**EXERCISE BRIEF:** The needed output is the run of lines below from the one containing "- gross tumour volume including" through the one containing "- portal vein: (x=56, y=188)–(x=258, y=308)", copied exactly and free of pictures.

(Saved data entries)

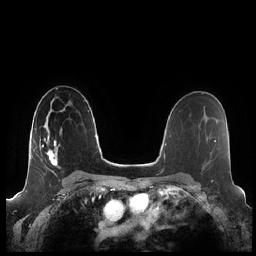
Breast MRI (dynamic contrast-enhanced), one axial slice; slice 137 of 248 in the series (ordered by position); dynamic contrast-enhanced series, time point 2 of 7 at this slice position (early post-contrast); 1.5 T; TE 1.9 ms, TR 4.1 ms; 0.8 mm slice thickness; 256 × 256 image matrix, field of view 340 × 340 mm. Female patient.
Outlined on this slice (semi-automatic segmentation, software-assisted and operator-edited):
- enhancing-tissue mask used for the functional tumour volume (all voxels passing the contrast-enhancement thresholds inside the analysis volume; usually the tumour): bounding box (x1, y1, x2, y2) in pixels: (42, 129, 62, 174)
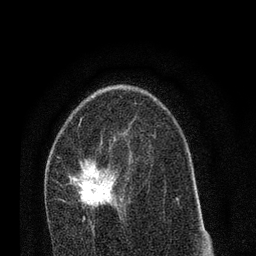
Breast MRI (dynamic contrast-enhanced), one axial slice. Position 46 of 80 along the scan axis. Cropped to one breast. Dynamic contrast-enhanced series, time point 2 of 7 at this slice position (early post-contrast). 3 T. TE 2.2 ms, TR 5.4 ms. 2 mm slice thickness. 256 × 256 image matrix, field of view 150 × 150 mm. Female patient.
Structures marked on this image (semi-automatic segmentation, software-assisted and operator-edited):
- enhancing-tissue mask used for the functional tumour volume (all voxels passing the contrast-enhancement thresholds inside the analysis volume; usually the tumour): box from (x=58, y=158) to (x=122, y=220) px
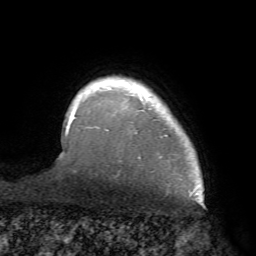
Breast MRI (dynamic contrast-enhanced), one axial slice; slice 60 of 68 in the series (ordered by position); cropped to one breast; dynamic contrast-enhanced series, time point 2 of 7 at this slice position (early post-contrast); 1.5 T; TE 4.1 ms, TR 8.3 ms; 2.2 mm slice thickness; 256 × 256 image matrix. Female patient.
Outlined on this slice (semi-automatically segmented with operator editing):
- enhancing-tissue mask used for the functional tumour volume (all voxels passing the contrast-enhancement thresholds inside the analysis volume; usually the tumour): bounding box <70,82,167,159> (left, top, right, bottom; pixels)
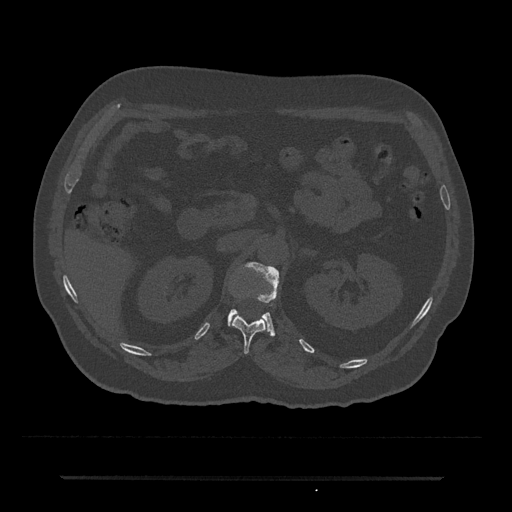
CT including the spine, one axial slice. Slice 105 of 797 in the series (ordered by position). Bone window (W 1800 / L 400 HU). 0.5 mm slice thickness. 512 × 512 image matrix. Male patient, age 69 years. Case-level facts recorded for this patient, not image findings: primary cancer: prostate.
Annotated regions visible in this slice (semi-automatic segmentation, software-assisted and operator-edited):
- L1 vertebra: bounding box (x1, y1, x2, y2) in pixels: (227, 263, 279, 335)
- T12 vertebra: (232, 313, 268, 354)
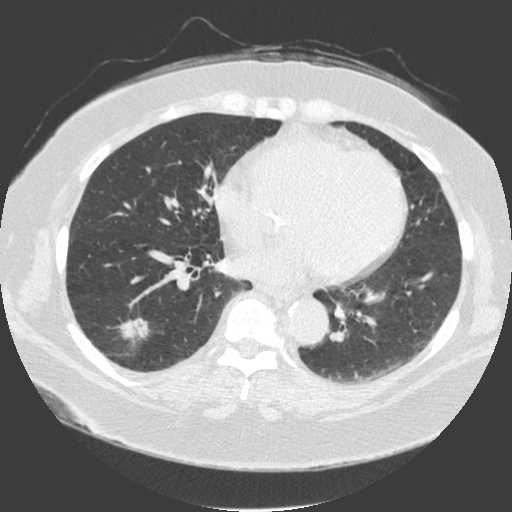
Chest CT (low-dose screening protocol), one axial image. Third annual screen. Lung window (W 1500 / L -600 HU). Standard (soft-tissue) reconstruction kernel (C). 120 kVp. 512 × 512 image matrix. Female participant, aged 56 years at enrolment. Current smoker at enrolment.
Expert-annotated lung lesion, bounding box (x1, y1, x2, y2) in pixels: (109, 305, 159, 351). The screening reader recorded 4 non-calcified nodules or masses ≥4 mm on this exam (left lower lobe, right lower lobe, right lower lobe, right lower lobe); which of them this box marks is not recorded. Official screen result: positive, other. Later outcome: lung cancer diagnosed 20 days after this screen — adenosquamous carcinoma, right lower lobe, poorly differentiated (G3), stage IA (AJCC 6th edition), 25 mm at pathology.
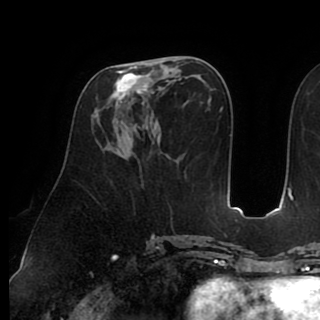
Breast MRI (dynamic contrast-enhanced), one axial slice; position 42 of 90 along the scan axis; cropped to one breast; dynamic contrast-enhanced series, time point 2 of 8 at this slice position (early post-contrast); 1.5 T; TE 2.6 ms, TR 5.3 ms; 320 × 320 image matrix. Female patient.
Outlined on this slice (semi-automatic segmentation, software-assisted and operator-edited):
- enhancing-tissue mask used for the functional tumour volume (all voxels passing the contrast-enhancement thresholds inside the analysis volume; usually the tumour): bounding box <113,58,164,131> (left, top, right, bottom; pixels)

--

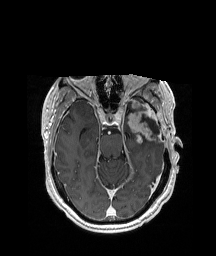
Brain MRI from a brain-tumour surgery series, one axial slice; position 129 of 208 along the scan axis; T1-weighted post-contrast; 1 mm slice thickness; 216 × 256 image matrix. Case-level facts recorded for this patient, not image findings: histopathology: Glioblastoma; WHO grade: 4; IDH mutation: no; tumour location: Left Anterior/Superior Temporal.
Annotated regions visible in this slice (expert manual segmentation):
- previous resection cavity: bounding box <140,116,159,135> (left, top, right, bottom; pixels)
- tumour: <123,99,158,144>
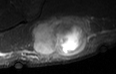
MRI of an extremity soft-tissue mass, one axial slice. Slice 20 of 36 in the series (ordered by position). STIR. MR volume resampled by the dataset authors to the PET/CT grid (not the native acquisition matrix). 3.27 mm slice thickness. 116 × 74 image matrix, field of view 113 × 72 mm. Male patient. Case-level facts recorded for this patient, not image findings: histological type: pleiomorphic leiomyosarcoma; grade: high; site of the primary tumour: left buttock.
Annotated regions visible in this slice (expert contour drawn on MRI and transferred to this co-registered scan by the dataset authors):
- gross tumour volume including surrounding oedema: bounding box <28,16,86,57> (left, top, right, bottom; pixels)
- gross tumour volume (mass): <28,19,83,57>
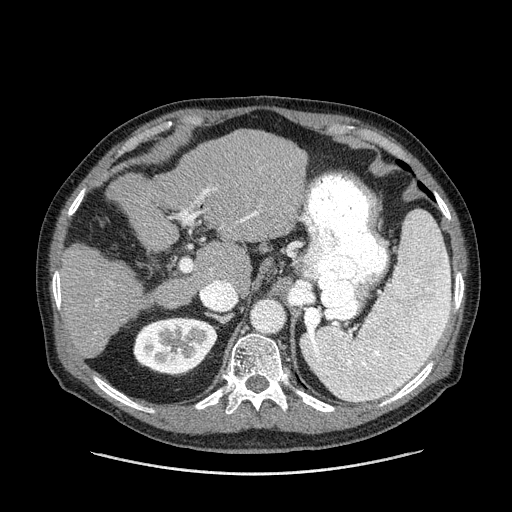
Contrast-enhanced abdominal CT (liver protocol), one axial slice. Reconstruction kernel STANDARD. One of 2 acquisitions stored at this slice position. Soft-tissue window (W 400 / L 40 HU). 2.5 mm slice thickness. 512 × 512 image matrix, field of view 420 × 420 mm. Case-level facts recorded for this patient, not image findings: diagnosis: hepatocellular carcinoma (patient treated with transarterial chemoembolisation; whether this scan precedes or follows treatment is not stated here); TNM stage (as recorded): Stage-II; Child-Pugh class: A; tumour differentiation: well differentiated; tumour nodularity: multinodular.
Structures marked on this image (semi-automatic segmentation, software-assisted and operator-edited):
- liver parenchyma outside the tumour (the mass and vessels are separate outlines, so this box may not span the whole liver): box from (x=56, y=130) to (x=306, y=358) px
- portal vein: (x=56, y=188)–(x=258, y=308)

==

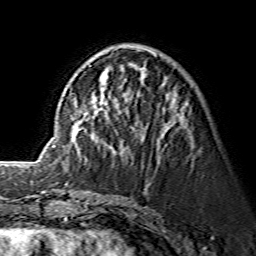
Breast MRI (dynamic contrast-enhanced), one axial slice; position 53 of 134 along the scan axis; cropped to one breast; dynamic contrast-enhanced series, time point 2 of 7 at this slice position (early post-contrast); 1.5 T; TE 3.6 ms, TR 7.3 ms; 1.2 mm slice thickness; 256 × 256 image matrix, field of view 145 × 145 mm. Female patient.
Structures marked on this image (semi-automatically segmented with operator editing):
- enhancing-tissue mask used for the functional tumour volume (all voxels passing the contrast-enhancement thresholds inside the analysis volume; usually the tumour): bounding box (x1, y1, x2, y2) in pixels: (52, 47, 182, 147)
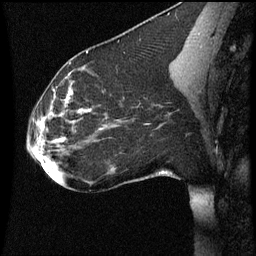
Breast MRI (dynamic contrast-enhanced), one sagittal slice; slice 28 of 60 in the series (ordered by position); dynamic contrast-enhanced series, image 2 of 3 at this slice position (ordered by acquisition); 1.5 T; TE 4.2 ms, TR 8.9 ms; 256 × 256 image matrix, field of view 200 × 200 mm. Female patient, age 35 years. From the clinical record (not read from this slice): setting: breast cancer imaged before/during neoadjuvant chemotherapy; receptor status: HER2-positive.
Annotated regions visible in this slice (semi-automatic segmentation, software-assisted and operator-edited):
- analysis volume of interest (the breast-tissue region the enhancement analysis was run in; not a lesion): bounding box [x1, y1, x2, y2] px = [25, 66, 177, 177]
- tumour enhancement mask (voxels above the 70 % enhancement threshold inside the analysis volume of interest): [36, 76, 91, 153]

**TASK OUTPUT:**
- gross tumour volume including surrounding oedema: bounding box <28,16,86,57> (left, top, right, bottom; pixels)
- gross tumour volume (mass): <28,19,83,57>
Contrast-enhanced abdominal CT (liver protocol), one axial slice. Reconstruction kernel STANDARD. One of 2 acquisitions stored at this slice position. Soft-tissue window (W 400 / L 40 HU). 2.5 mm slice thickness. 512 × 512 image matrix, field of view 420 × 420 mm. Case-level facts recorded for this patient, not image findings: diagnosis: hepatocellular carcinoma (patient treated with transarterial chemoembolisation; whether this scan precedes or follows treatment is not stated here); TNM stage (as recorded): Stage-II; Child-Pugh class: A; tumour differentiation: well differentiated; tumour nodularity: multinodular.
Structures marked on this image (semi-automatic segmentation, software-assisted and operator-edited):
- liver parenchyma outside the tumour (the mass and vessels are separate outlines, so this box may not span the whole liver): box from (x=56, y=130) to (x=306, y=358) px
- portal vein: (x=56, y=188)–(x=258, y=308)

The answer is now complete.